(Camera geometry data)

=== Begin Enclosure ===

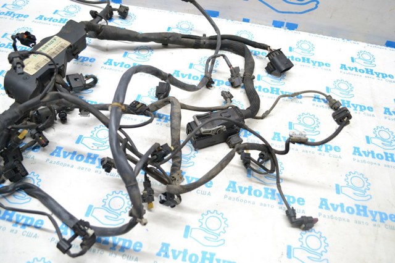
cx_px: 198
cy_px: 132
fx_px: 329
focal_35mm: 30
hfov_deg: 62.0
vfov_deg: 43.6
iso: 1600
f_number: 3.8
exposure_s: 1/250
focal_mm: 20
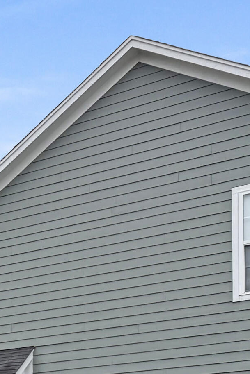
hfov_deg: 12.9
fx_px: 854
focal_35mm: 82
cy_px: 422
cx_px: -341
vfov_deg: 23.1
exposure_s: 1/1437
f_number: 1.78
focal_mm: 6.76
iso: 80
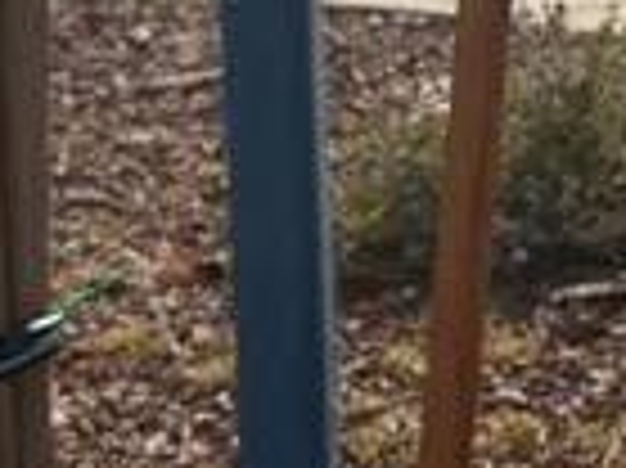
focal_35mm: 177
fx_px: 3198
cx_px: 1103
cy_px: -184
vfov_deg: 8.2
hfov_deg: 10.5
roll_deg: +1.4
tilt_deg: -3.4
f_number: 1.78
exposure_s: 1/10309
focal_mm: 6.76
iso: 100
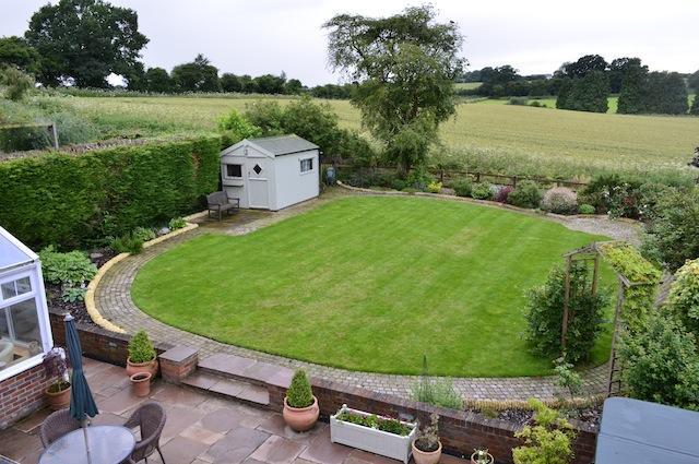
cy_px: 232
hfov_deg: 67.4
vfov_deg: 47.8
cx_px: 350
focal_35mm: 27
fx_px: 524
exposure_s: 1/40
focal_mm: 18
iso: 400
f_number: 9
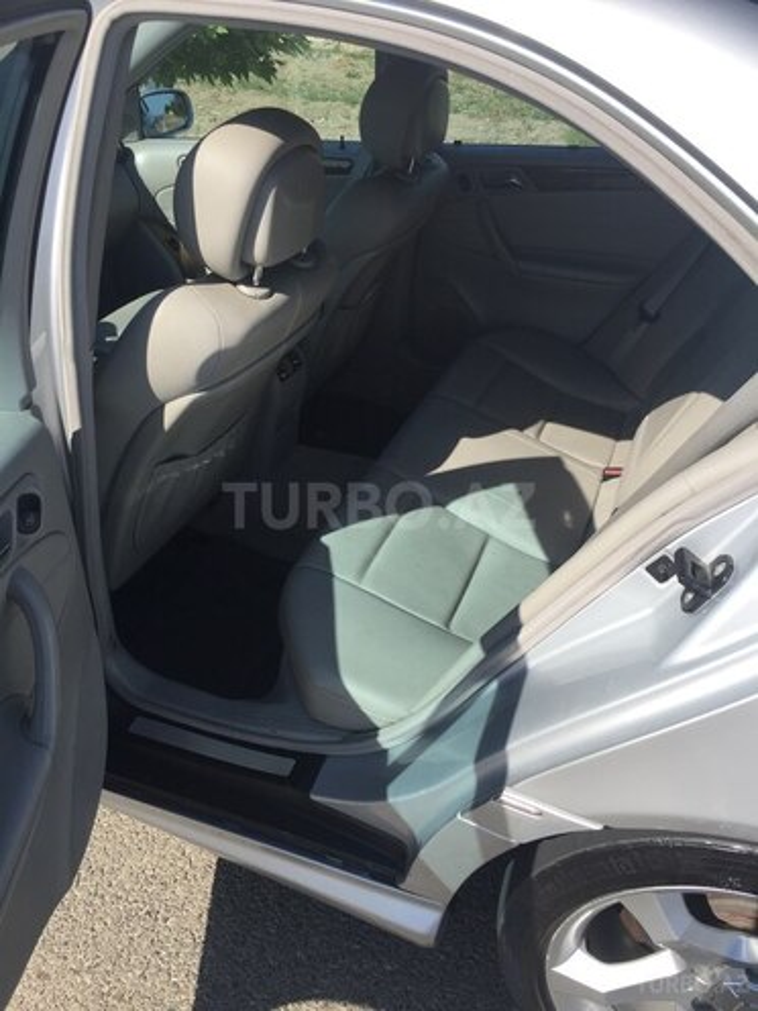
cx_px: 379
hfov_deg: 48.2
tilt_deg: -34.6
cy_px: 506
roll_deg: -0.8
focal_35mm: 29
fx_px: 847
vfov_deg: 61.7
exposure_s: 1/1464
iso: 32
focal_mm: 4.15
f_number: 2.2
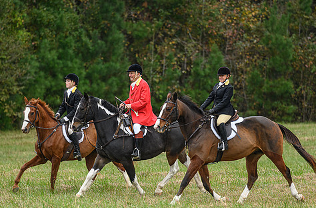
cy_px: 114
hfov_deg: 6.1
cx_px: 168
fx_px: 2981
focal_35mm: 341
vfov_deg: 4.0
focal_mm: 200
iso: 400
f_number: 3.2
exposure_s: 1/500
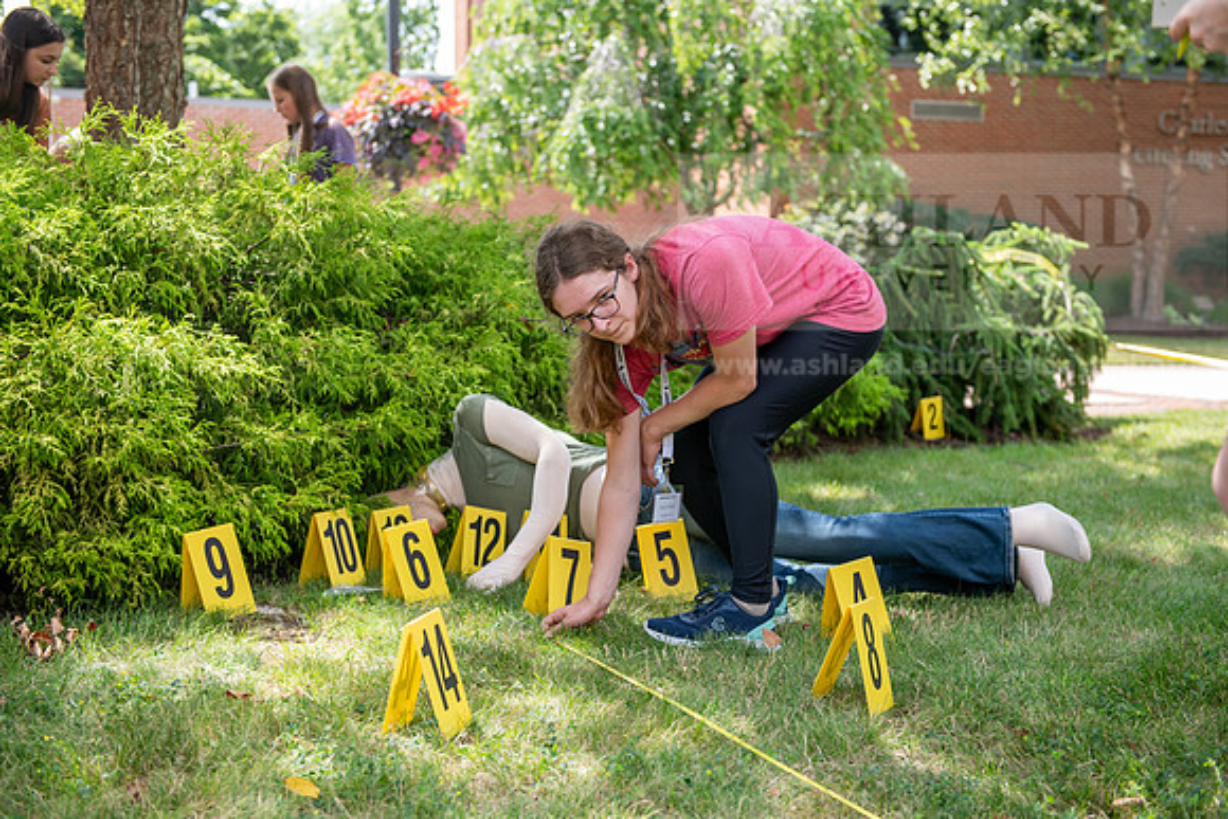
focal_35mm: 52
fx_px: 1774
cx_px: 614
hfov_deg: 38.2
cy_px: 410
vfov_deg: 26.0
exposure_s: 1/250
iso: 160
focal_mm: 52
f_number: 3.5
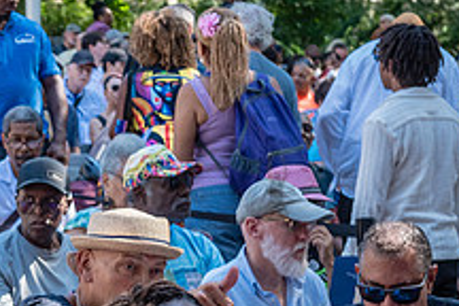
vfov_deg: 8.3
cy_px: 186
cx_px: -103
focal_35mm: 165
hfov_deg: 12.2
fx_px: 2104
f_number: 4.5
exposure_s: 1/500
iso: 1000
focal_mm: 56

=== End Enclosure ===

* [Goal of the exercise]: Beginning with the line that contains "vfov_deg: 47.8", reproduce every line through the end of the records above exactly, leaving pictures out.

* [Final answer]:
vfov_deg: 47.8
cx_px: 350
focal_35mm: 27
fx_px: 524
exposure_s: 1/40
focal_mm: 18
iso: 400
f_number: 9
cx_px: 379
hfov_deg: 48.2
tilt_deg: -34.6
cy_px: 506
roll_deg: -0.8
focal_35mm: 29
fx_px: 847
vfov_deg: 61.7
exposure_s: 1/1464
iso: 32
focal_mm: 4.15
f_number: 2.2
cy_px: 114
hfov_deg: 6.1
cx_px: 168
fx_px: 2981
focal_35mm: 341
vfov_deg: 4.0
focal_mm: 200
iso: 400
f_number: 3.2
exposure_s: 1/500
focal_35mm: 52
fx_px: 1774
cx_px: 614
hfov_deg: 38.2
cy_px: 410
vfov_deg: 26.0
exposure_s: 1/250
iso: 160
focal_mm: 52
f_number: 3.5
vfov_deg: 8.3
cy_px: 186
cx_px: -103
focal_35mm: 165
hfov_deg: 12.2
fx_px: 2104
f_number: 4.5
exposure_s: 1/500
iso: 1000
focal_mm: 56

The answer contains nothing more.